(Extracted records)
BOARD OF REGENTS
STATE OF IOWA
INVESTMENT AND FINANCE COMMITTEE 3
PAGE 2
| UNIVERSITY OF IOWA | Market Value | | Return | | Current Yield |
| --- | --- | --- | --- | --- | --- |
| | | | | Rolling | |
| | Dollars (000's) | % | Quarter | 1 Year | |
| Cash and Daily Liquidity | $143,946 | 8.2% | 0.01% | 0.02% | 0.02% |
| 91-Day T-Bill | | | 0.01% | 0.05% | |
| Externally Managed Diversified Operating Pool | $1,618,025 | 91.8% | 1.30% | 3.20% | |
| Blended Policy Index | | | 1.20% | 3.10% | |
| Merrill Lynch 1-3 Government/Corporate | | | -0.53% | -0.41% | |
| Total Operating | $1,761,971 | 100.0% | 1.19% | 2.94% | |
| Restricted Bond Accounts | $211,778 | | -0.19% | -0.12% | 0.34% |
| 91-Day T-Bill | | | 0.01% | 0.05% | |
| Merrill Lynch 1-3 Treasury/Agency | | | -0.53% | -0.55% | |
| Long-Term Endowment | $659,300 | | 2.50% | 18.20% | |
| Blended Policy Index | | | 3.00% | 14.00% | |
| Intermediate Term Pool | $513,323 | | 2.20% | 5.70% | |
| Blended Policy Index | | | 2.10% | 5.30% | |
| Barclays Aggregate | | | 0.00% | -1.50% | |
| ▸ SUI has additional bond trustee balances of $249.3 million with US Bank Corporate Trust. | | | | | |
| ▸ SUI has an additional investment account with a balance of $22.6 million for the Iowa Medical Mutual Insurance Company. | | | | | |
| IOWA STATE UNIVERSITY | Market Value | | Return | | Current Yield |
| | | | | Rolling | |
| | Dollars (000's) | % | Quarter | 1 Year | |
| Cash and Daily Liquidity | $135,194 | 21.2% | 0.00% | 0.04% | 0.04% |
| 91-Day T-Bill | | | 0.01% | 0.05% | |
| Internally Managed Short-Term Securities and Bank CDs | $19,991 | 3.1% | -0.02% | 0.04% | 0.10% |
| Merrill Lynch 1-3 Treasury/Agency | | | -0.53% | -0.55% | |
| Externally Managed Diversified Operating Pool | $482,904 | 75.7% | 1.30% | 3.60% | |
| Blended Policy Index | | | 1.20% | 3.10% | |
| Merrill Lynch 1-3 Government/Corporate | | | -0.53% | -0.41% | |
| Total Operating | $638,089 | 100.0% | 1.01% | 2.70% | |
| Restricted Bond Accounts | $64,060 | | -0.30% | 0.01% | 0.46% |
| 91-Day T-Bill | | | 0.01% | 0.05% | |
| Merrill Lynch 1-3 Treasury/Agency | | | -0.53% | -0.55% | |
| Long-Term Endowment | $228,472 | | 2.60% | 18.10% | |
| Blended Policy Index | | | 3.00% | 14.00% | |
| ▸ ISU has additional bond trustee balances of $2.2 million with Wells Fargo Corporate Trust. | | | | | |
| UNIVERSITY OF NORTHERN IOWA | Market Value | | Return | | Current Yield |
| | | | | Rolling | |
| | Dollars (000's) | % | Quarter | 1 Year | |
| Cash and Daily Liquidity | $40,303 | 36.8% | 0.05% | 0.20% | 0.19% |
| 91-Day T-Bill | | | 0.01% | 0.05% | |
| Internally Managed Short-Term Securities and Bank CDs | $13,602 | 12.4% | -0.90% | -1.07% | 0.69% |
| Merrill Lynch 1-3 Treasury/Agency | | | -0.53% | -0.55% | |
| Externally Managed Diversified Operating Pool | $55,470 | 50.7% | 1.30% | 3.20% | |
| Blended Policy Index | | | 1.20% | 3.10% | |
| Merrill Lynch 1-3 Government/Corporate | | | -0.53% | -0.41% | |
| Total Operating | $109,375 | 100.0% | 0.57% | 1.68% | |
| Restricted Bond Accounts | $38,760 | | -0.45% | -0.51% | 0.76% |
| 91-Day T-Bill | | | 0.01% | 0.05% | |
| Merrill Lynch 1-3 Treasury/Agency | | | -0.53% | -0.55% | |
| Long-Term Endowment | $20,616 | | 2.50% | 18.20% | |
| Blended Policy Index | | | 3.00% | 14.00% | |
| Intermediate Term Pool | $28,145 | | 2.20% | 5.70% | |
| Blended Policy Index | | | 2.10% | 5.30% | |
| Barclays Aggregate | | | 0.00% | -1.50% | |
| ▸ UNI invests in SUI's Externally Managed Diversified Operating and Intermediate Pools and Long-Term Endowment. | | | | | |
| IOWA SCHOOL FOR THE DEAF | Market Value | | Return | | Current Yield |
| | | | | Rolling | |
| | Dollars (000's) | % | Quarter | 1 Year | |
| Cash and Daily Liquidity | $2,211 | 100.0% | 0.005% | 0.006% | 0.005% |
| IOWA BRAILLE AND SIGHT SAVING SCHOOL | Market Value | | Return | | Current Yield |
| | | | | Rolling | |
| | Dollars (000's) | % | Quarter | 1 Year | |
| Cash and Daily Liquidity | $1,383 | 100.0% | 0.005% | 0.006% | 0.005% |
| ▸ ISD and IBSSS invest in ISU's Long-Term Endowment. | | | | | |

- _WHAT IS NEEDED_
Which lines above include the word "Accounts"? Return each one.

- _YOUR SOLUTION_
| Restricted Bond Accounts | $211,778 | | -0.19% | -0.12% | 0.34% |
| Restricted Bond Accounts | $64,060 | | -0.30% | 0.01% | 0.46% |
| Restricted Bond Accounts | $38,760 | | -0.45% | -0.51% | 0.76% |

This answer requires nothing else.